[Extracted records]

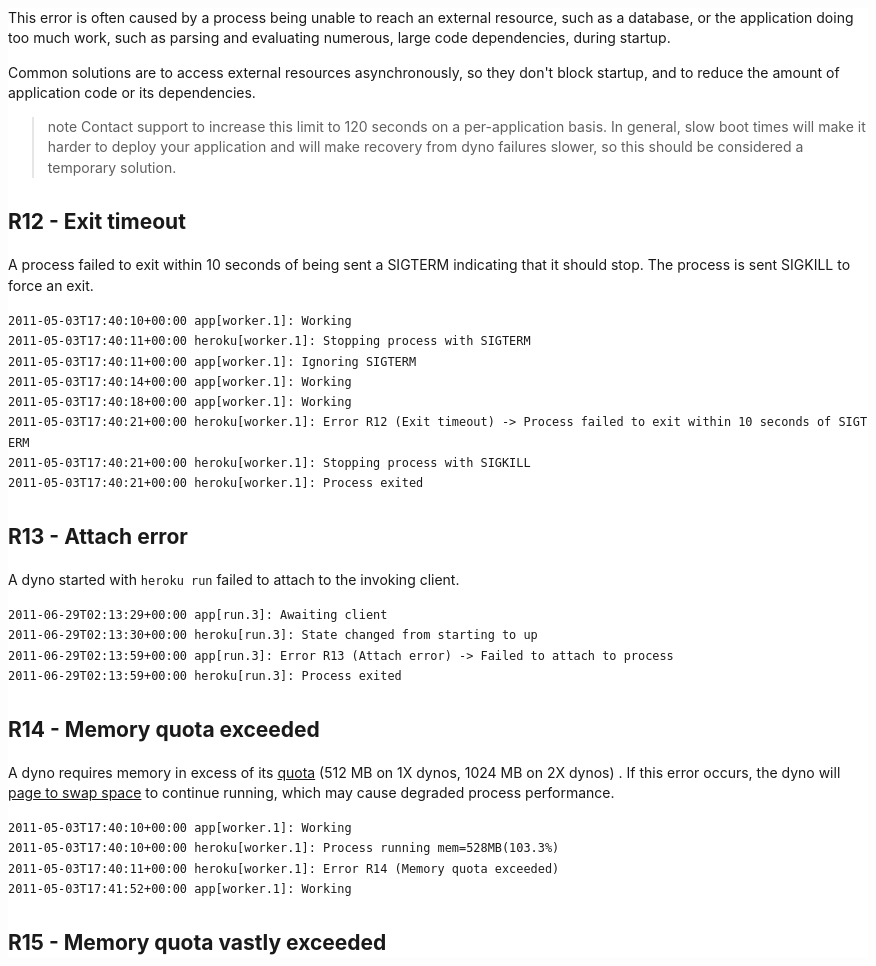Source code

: This error is often caused by a process being unable to reach an external resource, such as a database, or the application doing too much work, such as parsing and evaluating numerous, large code dependencies, during startup.

Common solutions are to access external resources asynchronously, so they don't block startup, and to reduce the amount of application code or its dependencies.

> note 
> Contact support to increase this limit to 120 seconds on a per-application basis. In general, slow boot times will make it harder to deploy your application and will make recovery from dyno failures slower, so this should be considered a temporary solution.

## R12 - Exit timeout

A process failed to exit within 10 seconds of being sent a SIGTERM indicating that it should stop. The process is sent SIGKILL to force an exit.

```
2011-05-03T17:40:10+00:00 app[worker.1]: Working
2011-05-03T17:40:11+00:00 heroku[worker.1]: Stopping process with SIGTERM
2011-05-03T17:40:11+00:00 app[worker.1]: Ignoring SIGTERM
2011-05-03T17:40:14+00:00 app[worker.1]: Working
2011-05-03T17:40:18+00:00 app[worker.1]: Working
2011-05-03T17:40:21+00:00 heroku[worker.1]: Error R12 (Exit timeout) -> Process failed to exit within 10 seconds of SIGTERM
2011-05-03T17:40:21+00:00 heroku[worker.1]: Stopping process with SIGKILL
2011-05-03T17:40:21+00:00 heroku[worker.1]: Process exited
```

## R13 - Attach error

A dyno started with `heroku run` failed to attach to the invoking client.

```
2011-06-29T02:13:29+00:00 app[run.3]: Awaiting client
2011-06-29T02:13:30+00:00 heroku[run.3]: State changed from starting to up
2011-06-29T02:13:59+00:00 app[run.3]: Error R13 (Attach error) -> Failed to attach to process
2011-06-29T02:13:59+00:00 heroku[run.3]: Process exited
```

## R14 - Memory quota exceeded

A dyno requires memory in excess of its [quota](dynos#memory-behavior) (512 MB on 1X dynos, 1024 MB on 2X dynos) . If this error occurs, the dyno will [page to swap space](http://en.wikipedia.org/wiki/Paging) to continue running, which may cause degraded process performance.

```
2011-05-03T17:40:10+00:00 app[worker.1]: Working
2011-05-03T17:40:10+00:00 heroku[worker.1]: Process running mem=528MB(103.3%)
2011-05-03T17:40:11+00:00 heroku[worker.1]: Error R14 (Memory quota exceeded)
2011-05-03T17:41:52+00:00 app[worker.1]: Working
```

## R15 - Memory quota vastly exceeded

* _YOUR OBJECTIVE_
When you transcribe these entries, keep every word exact and drop the pictures.

* _TASK SOLUTION_
Source code

: This error is often caused by a process being unable to reach an external resource, such as a database, or the application doing too much work, such as parsing and evaluating numerous, large code dependencies, during startup.

Common solutions are to access external resources asynchronously, so they don't block startup, and to reduce the amount of application code or its dependencies.

> note 
> Contact support to increase this limit to 120 seconds on a per-application basis. In general, slow boot times will make it harder to deploy your application and will make recovery from dyno failures slower, so this should be considered a temporary solution.

## R12 - Exit timeout

A process failed to exit within 10 seconds of being sent a SIGTERM indicating that it should stop. The process is sent SIGKILL to force an exit.

```
2011-05-03T17:40:10+00:00 app[worker.1]: Working
2011-05-03T17:40:11+00:00 heroku[worker.1]: Stopping process with SIGTERM
2011-05-03T17:40:11+00:00 app[worker.1]: Ignoring SIGTERM
2011-05-03T17:40:14+00:00 app[worker.1]: Working
2011-05-03T17:40:18+00:00 app[worker.1]: Working
2011-05-03T17:40:21+00:00 heroku[worker.1]: Error R12 (Exit timeout) -> Process failed to exit within 10 seconds of SIGTERM
2011-05-03T17:40:21+00:00 heroku[worker.1]: Stopping process with SIGKILL
2011-05-03T17:40:21+00:00 heroku[worker.1]: Process exited
```

## R13 - Attach error

A dyno started with `heroku run` failed to attach to the invoking client.

```
2011-06-29T02:13:29+00:00 app[run.3]: Awaiting client
2011-06-29T02:13:30+00:00 heroku[run.3]: State changed from starting to up
2011-06-29T02:13:59+00:00 app[run.3]: Error R13 (Attach error) -> Failed to attach to process
2011-06-29T02:13:59+00:00 heroku[run.3]: Process exited
```

## R14 - Memory quota exceeded

A dyno requires memory in excess of its [quota](dynos#memory-behavior) (512 MB on 1X dynos, 1024 MB on 2X dynos) . If this error occurs, the dyno will [page to swap space](http://en.wikipedia.org/wiki/Paging) to continue running, which may cause degraded process performance.

```
2011-05-03T17:40:10+00:00 app[worker.1]: Working
2011-05-03T17:40:10+00:00 heroku[worker.1]: Process running mem=528MB(103.3%)
2011-05-03T17:40:11+00:00 heroku[worker.1]: Error R14 (Memory quota exceeded)
2011-05-03T17:41:52+00:00 app[worker.1]: Working
```

## R15 - Memory quota vastly exceeded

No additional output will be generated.